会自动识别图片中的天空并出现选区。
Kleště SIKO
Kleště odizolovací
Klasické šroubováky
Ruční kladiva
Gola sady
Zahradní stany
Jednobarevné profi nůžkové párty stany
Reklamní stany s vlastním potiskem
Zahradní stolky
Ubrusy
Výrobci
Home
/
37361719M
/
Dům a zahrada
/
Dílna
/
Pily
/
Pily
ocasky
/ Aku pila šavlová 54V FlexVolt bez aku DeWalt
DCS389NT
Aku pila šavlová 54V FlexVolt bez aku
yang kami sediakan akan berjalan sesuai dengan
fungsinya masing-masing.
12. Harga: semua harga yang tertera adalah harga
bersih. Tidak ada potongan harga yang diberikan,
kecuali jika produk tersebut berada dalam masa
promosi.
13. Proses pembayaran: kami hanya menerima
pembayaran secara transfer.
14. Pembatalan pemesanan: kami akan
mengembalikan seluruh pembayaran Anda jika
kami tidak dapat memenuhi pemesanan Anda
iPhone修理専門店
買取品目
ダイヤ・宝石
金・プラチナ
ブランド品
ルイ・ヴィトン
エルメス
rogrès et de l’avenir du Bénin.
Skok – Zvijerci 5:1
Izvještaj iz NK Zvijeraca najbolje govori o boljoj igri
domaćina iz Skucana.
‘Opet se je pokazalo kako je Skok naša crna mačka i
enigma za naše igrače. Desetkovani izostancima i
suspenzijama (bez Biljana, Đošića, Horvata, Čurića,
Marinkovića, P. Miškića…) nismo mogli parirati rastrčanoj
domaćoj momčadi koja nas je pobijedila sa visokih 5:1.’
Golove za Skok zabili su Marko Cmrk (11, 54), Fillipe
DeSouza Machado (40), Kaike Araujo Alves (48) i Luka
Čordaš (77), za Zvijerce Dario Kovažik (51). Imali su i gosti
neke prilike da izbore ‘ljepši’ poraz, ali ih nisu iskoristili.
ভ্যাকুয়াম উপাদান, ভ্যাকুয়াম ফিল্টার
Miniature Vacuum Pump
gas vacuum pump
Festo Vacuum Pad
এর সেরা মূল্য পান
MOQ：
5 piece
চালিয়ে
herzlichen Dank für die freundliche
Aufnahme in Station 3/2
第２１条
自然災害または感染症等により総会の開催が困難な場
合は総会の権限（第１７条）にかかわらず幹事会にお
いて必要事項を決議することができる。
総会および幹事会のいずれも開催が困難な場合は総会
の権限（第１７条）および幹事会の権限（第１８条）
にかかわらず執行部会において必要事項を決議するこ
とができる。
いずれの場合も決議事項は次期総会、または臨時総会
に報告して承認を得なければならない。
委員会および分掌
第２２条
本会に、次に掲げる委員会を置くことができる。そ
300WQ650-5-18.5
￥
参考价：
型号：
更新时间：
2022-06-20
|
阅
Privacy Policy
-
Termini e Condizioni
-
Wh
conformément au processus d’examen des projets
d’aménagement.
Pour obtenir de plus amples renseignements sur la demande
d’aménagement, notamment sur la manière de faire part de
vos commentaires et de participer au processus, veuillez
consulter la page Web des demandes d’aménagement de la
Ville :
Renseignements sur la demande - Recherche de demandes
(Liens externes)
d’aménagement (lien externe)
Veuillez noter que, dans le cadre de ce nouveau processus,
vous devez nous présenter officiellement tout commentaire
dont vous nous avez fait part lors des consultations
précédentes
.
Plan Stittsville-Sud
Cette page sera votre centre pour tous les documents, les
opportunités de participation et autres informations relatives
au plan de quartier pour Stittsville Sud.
********************
Exercise requirements:
Your answer should hold every line of the entries that contains the string "Anda".

Solution:
mengembalikan seluruh pembayaran Anda jika
kami tidak dapat memenuhi pemesanan Anda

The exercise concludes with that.